These researchers have grappled with the challenges presented in ethnographically founded approaches to digital literacy events. We simultaneously want methods to do so much. We want to bring out the ‘big picture’, rejecting any idea that attention to text alone is sufficient without a greater understanding of context. And with broadly sociocultural understandings we have complex, dynamic ideas relating to “context” as shaping and shaped by, specific interactions. Yet we also know that to study any event closely, especially when considering humans interacting with one another in mediated online actions, demands attention to detail at forensic levels. A few seconds of data can take hours to collect and analyse.

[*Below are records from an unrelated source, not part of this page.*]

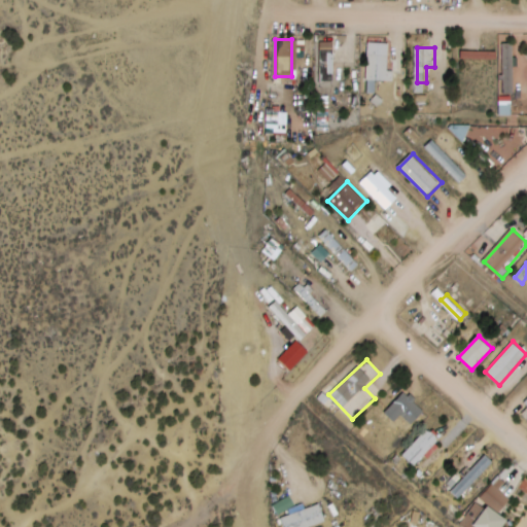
[(426,411),(406,391),(384,413),(395,423),(402,415),(412,424),(426,411)]
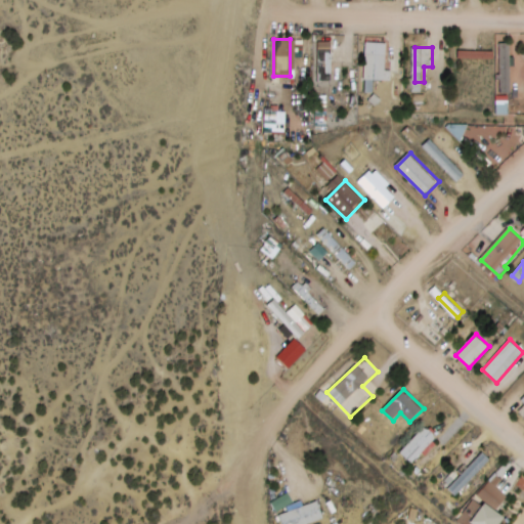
[(437,437),(426,426),(400,451),(411,463),(437,437)]
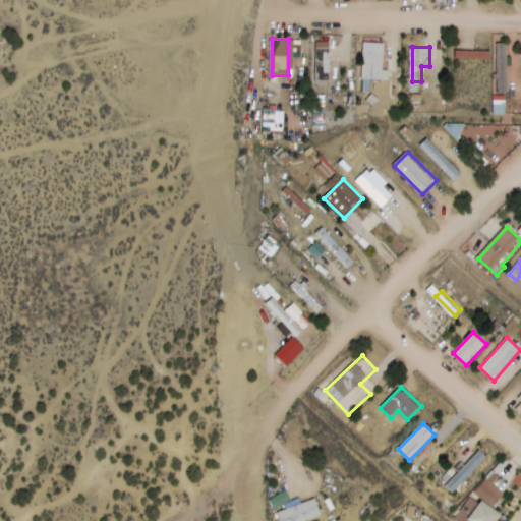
[(458,490),(488,458),(480,451),(450,483),(458,490)]
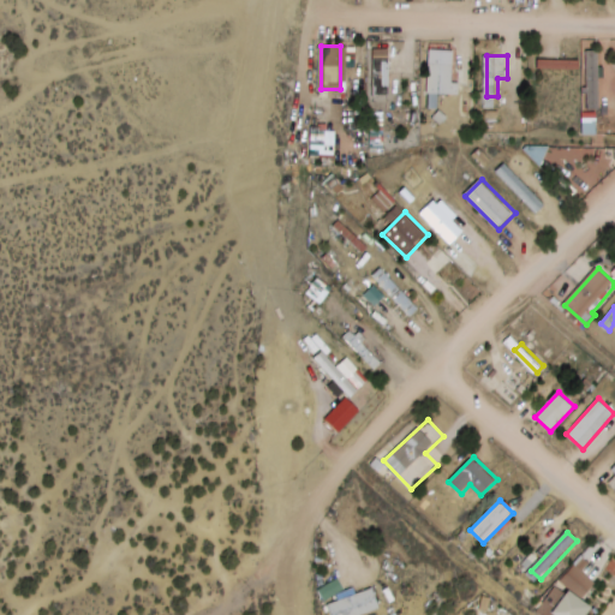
[(537,611),(541,614),(585,614),(599,597),(567,573),(537,611)]
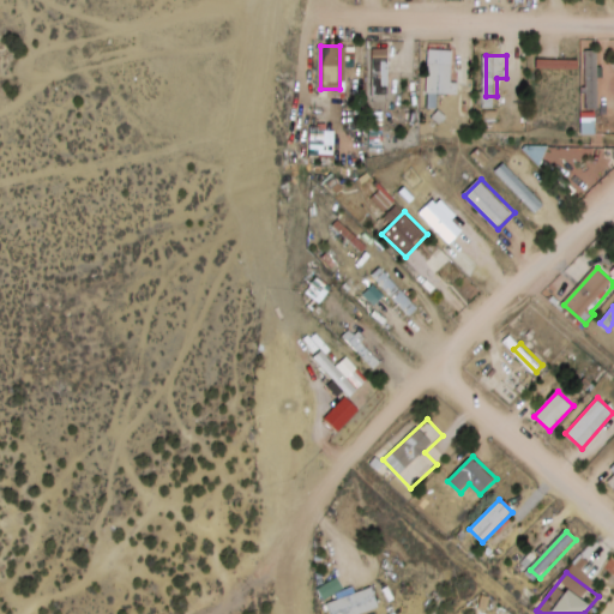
[(359,613),(379,608),(372,585),(355,591),(353,585),(342,589),(338,579),(318,587),(323,601),(325,601),(329,613),(359,613)]
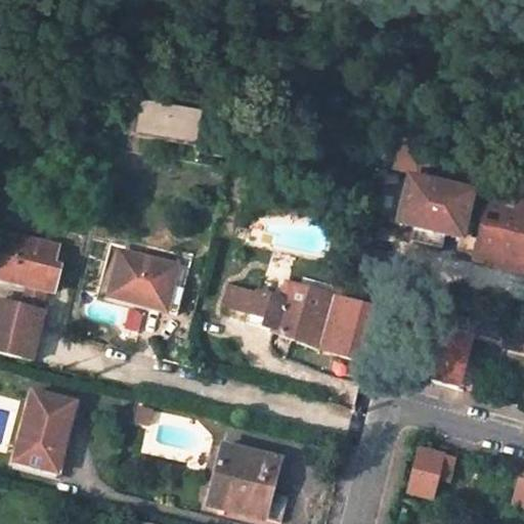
[(139,96),(132,126),(193,141),(201,113),(139,96)]
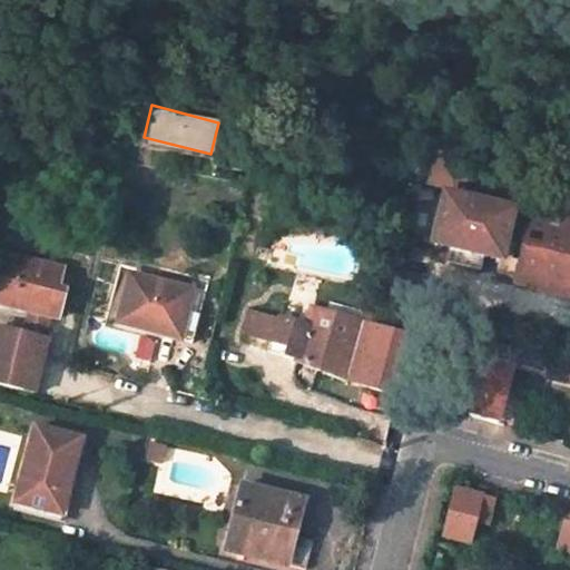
[(451,189),(461,180),(465,159),(435,153),(428,184),(451,189)]
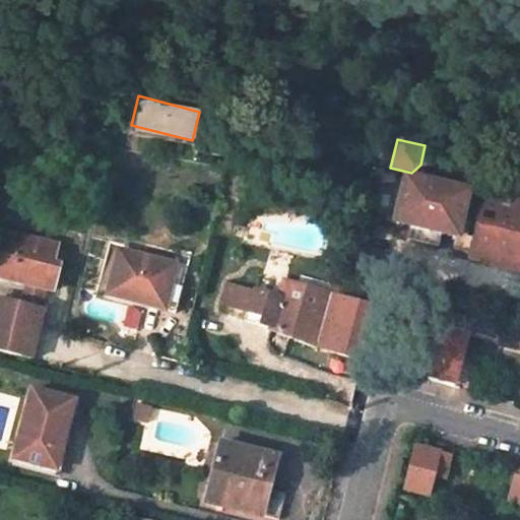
[(395,220),(453,235),(465,190),(406,177),(395,220)]
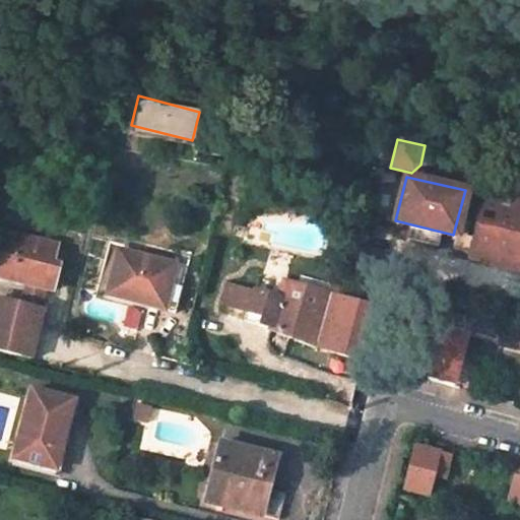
[(519,198),(483,190),(472,239),(467,259),(467,261),(519,273),(519,198)]
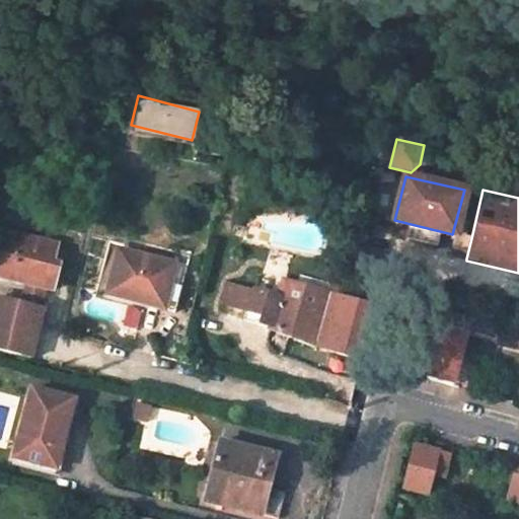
[(57,273),(49,271),(55,245),(3,231),(0,242),(0,276),(27,284),(45,289),(52,291),(57,273)]
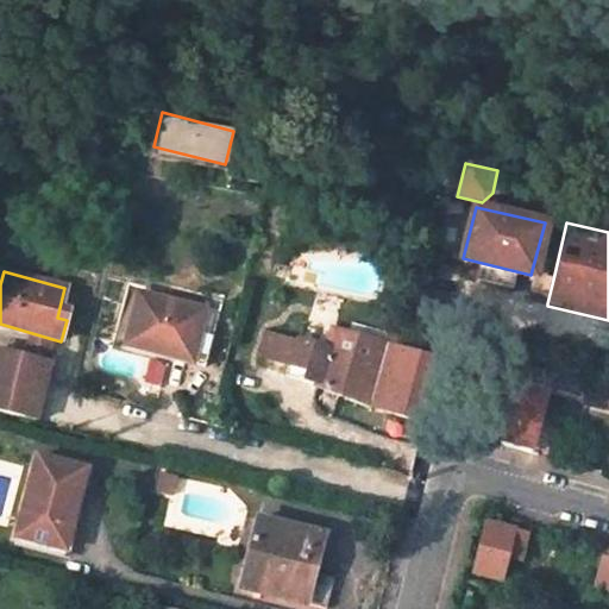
[(547,303),(553,280),(531,275),(525,299),(547,303)]
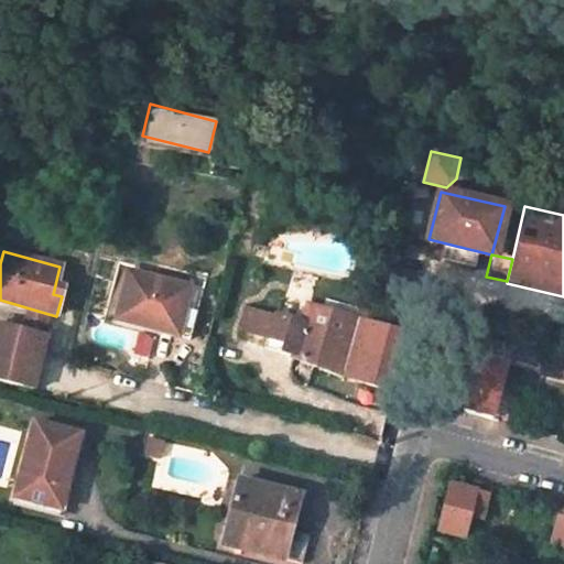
[(68,269),(60,267),(53,294),(62,296),(68,269)]
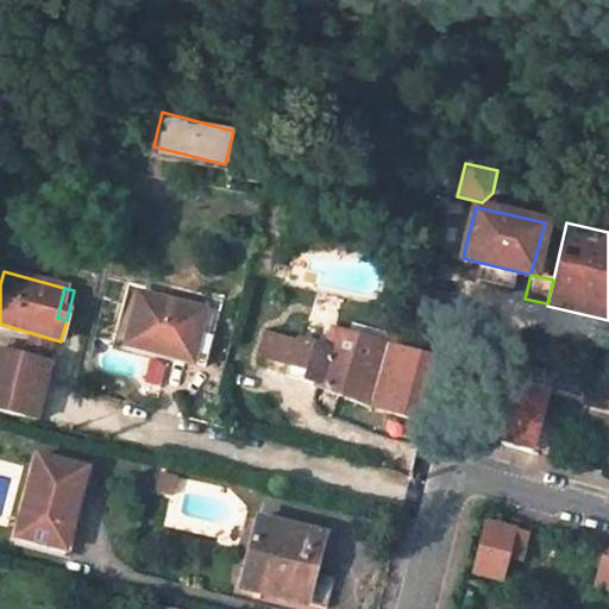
[(137,293),(125,336),(142,340),(139,349),(206,364),(219,313),(137,293)]
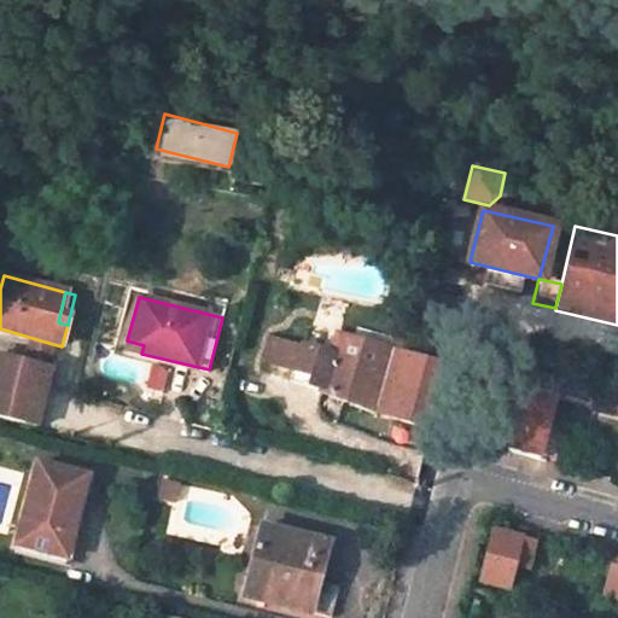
[(392,348),(337,332),(331,353),(302,345),(293,379),(321,386),(321,389),(375,410),(426,424),(444,354),(396,338),(392,348)]
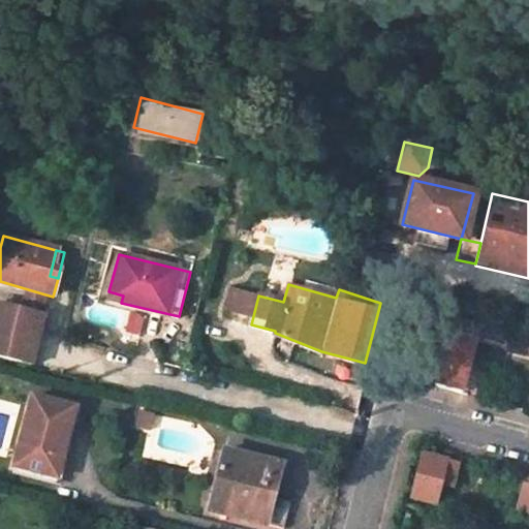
[(250,324),(258,296),(229,288),(221,317),(250,324)]
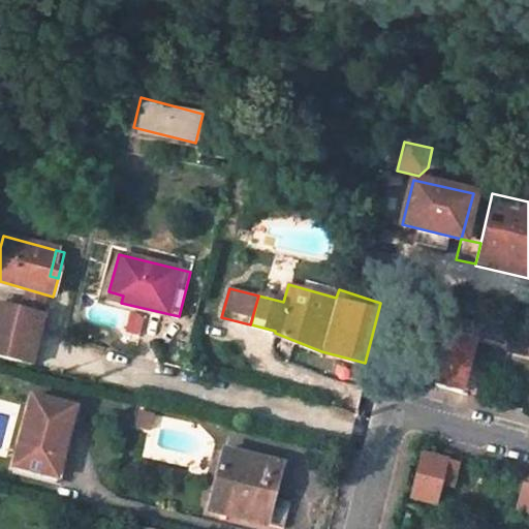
[(45,294),(28,289),(23,311),(40,314),(45,294)]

Bhatt and de Roock have achieved what I would have thought impossible in just one article. They have illustrated, in considerable and helpful detail, methods of collecting data in digital literacy events using video and screen capture, within an overall commitment to ethnography. The concept of granularity of analysis is not new in itself, but it is hard to think of a more clearly and concisely explained approach than this. But far more than this they have also made a tremendous contribution to our theoretical understandings. I’ve been trying for some years to bring the ideas of Karen Barad on performative enactments together with Latour’s take on sociomateriality. It’s tragically easy to find failed drafts that went nowhere in my files!
In my opinion Bhatt and de Roock have nailed it. There’s no point my wasting your time in further describing their work when you could much more fruitfully engage with it directly.